- _What you should do_:
After finding the line with "right ear: (204, 189)" in the entries below, retype exactly each line from there through the line with "nose: (92, 106)", including that final line.

- _Data to process_:
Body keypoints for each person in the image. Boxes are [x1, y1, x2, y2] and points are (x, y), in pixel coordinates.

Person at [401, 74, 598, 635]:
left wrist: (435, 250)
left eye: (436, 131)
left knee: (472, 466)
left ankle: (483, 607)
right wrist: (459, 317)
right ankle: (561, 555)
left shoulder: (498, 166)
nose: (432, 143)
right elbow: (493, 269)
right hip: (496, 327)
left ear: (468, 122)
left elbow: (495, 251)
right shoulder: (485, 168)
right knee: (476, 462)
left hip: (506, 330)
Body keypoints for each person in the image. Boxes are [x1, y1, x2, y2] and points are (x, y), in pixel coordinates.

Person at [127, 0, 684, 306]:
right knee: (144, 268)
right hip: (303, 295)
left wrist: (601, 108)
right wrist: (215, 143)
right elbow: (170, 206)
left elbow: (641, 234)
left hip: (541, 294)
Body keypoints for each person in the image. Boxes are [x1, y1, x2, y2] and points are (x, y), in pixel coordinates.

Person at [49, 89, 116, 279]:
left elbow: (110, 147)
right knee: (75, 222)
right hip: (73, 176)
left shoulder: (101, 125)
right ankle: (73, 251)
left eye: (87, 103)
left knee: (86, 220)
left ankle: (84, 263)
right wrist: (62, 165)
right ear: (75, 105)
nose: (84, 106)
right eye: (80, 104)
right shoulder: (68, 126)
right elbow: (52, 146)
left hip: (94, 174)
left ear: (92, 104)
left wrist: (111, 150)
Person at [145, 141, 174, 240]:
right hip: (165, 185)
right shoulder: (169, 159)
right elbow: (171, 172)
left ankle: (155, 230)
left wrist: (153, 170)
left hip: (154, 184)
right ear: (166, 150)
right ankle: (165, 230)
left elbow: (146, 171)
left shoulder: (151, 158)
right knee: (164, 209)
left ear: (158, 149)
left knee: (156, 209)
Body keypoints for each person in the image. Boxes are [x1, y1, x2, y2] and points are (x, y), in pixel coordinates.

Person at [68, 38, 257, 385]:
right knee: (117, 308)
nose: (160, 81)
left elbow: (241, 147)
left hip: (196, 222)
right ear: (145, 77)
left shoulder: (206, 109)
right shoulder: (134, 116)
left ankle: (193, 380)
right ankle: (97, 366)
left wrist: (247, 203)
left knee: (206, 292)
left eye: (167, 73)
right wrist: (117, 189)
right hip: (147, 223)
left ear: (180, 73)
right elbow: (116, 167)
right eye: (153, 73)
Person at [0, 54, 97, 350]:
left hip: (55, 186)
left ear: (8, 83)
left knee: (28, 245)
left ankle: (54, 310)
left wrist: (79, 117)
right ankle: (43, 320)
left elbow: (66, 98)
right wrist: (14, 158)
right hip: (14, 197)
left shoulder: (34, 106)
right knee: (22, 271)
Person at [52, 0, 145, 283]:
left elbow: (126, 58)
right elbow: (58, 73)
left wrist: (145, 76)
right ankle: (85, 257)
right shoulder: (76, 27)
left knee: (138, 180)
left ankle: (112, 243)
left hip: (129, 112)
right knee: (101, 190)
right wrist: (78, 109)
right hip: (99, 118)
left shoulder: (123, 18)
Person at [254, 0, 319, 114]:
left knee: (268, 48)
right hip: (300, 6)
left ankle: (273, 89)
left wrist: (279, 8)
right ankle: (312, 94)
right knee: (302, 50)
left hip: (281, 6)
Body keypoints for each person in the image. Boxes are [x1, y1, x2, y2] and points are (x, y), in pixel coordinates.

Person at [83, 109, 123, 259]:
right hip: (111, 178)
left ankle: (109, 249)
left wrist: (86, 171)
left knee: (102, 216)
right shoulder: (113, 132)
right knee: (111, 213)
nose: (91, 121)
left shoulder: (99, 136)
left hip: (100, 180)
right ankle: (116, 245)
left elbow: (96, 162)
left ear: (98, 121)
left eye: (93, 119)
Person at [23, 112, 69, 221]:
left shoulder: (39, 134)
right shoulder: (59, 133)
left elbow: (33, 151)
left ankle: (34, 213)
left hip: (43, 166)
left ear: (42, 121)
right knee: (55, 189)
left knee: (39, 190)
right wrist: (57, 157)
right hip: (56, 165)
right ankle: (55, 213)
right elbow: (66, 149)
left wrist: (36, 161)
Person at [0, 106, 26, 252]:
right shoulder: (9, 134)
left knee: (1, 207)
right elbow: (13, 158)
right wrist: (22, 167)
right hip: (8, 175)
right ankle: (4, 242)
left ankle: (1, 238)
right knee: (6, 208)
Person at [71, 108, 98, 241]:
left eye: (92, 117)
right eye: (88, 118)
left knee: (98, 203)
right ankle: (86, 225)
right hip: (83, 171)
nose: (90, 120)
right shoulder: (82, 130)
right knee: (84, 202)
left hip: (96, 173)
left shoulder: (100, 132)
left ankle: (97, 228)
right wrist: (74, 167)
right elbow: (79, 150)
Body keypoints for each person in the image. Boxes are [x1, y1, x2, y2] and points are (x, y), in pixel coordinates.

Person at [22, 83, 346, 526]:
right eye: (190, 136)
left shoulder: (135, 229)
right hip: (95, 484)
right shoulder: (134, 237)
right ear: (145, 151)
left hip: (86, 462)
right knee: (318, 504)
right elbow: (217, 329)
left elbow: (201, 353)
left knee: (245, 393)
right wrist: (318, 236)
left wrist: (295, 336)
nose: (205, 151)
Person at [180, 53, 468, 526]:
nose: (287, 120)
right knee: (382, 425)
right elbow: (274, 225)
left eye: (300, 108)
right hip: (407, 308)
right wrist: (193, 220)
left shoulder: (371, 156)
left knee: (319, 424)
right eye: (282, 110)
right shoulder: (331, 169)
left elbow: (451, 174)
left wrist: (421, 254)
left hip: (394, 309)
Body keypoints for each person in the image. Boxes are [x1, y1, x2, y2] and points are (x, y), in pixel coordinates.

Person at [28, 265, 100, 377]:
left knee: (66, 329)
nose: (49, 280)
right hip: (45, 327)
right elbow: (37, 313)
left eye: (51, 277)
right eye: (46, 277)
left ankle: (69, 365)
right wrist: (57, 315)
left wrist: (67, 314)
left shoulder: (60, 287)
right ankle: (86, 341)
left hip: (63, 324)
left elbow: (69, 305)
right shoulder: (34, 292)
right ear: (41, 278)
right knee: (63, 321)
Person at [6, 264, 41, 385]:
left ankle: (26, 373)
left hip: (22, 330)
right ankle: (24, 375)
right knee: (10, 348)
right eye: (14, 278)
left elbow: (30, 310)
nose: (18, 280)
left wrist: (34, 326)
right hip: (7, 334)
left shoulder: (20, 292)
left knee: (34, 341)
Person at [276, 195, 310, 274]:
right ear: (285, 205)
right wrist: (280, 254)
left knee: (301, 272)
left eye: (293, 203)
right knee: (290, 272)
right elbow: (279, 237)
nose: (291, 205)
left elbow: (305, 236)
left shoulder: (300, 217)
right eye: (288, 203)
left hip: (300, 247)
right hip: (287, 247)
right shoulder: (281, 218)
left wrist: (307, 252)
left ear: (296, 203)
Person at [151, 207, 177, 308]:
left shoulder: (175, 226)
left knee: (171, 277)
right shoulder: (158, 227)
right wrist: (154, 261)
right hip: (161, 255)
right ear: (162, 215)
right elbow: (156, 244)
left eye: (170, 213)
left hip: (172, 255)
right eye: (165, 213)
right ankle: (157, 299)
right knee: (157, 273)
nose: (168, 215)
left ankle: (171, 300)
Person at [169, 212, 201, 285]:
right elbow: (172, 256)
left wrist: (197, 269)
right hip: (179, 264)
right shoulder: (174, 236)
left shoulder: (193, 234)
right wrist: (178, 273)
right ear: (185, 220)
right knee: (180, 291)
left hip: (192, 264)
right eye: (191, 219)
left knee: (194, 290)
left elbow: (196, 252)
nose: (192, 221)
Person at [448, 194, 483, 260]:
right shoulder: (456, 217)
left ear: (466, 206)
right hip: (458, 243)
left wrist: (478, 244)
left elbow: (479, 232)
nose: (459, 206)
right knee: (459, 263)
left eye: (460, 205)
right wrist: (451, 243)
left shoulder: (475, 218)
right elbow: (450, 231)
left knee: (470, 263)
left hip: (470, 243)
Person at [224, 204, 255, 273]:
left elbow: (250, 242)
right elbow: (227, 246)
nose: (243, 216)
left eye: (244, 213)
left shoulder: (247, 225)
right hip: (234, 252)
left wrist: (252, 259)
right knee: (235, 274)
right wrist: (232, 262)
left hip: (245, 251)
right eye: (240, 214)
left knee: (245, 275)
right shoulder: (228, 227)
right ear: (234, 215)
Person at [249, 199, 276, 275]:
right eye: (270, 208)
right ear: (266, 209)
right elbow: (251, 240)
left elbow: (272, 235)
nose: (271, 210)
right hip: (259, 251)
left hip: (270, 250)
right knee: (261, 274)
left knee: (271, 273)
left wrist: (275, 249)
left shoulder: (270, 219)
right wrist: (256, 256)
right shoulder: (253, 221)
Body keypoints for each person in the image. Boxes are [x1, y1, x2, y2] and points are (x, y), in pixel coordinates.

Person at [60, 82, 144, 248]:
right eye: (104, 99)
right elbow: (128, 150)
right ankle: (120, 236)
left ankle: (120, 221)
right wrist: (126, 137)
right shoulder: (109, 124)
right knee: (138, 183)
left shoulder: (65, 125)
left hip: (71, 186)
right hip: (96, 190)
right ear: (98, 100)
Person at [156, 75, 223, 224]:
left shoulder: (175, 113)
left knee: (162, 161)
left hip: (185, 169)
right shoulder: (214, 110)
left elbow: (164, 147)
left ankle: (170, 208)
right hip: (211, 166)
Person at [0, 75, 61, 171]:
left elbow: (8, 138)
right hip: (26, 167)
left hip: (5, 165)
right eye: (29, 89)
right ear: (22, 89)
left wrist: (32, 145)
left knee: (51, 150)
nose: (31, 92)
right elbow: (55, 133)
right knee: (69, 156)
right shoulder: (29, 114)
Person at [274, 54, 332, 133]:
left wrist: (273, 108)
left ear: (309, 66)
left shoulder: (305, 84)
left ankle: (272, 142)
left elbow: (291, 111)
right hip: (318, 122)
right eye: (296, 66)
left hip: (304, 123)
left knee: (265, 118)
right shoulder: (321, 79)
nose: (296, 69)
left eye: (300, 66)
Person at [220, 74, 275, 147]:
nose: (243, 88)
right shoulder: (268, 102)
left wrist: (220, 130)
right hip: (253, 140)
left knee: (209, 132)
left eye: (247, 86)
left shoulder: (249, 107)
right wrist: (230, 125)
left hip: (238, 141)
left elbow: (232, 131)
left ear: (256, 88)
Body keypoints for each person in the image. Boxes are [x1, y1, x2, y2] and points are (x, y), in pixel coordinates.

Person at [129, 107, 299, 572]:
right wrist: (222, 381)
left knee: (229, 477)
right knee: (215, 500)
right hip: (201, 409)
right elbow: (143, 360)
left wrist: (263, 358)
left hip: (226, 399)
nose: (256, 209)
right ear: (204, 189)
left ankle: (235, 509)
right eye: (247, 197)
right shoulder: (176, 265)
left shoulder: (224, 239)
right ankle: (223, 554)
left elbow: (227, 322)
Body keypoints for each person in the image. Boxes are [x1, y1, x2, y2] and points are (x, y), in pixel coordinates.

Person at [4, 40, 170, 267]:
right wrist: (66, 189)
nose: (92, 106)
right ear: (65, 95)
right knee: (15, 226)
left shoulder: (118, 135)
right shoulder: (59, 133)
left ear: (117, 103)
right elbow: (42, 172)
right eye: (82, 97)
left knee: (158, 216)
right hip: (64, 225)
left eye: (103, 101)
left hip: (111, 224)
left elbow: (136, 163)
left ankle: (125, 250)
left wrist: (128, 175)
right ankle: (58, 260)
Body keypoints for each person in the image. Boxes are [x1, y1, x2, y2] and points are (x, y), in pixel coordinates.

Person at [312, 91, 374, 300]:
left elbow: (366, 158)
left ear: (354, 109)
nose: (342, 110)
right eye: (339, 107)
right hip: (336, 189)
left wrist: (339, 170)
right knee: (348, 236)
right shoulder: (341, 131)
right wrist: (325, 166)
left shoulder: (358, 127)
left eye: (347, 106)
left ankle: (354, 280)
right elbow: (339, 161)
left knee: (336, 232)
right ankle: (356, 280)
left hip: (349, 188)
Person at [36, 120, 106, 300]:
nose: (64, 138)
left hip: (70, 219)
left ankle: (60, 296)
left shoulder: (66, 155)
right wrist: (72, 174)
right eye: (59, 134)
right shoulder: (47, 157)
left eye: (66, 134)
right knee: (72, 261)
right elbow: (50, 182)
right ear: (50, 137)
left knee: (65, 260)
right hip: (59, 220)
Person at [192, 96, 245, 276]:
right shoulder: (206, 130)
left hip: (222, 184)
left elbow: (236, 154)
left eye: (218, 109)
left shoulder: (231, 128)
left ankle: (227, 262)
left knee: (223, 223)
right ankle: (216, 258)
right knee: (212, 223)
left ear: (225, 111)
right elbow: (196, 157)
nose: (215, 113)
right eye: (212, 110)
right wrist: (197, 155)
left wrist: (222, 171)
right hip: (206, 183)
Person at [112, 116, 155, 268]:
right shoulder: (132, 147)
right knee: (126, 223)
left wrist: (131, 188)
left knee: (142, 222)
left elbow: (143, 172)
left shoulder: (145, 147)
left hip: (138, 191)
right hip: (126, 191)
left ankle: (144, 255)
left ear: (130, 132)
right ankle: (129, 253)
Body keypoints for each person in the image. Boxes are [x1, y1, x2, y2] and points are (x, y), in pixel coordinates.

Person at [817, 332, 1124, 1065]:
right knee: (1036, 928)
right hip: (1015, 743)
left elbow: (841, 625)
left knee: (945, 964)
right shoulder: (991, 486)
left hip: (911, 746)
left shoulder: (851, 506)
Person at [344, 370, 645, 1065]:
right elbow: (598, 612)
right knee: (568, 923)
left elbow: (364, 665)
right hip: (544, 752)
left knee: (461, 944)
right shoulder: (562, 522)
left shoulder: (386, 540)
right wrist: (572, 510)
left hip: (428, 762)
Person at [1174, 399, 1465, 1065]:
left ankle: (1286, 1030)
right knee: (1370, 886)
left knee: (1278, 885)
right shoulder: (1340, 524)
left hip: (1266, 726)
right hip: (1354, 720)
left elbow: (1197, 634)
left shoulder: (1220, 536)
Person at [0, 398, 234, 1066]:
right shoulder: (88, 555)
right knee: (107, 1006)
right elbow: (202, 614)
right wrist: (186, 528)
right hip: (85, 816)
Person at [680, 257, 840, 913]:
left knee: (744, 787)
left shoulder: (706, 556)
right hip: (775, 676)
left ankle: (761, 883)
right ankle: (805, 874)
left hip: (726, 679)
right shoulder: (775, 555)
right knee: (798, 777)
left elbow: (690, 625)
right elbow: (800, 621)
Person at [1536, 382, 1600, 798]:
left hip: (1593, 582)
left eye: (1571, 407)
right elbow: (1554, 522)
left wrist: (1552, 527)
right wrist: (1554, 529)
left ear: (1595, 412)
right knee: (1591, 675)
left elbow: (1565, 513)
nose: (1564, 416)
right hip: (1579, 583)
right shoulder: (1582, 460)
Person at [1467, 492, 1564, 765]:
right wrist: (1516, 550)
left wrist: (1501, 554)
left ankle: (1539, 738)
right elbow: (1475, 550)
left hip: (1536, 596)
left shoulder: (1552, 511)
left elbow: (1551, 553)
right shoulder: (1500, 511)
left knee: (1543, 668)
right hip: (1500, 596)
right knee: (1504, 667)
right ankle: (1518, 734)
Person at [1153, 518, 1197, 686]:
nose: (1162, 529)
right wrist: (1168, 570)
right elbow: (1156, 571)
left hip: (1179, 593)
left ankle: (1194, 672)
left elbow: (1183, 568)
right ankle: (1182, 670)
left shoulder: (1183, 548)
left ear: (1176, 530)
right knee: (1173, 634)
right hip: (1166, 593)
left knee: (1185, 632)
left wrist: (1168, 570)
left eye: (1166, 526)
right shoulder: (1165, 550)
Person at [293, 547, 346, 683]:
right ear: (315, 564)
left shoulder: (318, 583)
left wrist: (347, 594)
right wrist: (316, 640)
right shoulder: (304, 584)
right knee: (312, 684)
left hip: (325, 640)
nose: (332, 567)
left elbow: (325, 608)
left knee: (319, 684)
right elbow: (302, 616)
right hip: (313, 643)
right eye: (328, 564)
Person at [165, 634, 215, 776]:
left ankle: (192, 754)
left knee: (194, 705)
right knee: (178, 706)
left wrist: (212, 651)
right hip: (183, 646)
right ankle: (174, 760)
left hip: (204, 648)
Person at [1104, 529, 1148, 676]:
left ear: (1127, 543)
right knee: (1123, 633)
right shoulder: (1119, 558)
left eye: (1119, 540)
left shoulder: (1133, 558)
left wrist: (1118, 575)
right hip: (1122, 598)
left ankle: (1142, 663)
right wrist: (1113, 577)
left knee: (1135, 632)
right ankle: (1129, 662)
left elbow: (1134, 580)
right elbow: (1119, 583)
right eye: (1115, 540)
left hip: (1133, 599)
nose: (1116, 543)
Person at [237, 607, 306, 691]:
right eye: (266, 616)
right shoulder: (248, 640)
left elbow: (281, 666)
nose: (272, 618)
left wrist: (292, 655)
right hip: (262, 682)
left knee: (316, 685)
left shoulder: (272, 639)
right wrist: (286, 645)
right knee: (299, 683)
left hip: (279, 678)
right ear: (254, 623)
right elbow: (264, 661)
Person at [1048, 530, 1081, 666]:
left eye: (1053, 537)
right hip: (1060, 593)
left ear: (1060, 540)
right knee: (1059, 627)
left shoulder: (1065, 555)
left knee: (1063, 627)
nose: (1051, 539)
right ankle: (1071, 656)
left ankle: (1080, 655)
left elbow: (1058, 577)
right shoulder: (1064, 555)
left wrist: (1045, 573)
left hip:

- _Answer to this exercise_:
right ear: (204, 189)
left ankle: (235, 509)
right eye: (247, 197)
right shoulder: (176, 265)
left shoulder: (224, 239)
right ankle: (223, 554)
left elbow: (227, 322)
Body keypoints for each person in the image. Boxes are [x1, y1, x2, y2] and points are (x, y), in pixel coordinates.

Person at [4, 40, 170, 267]:
right wrist: (66, 189)
nose: (92, 106)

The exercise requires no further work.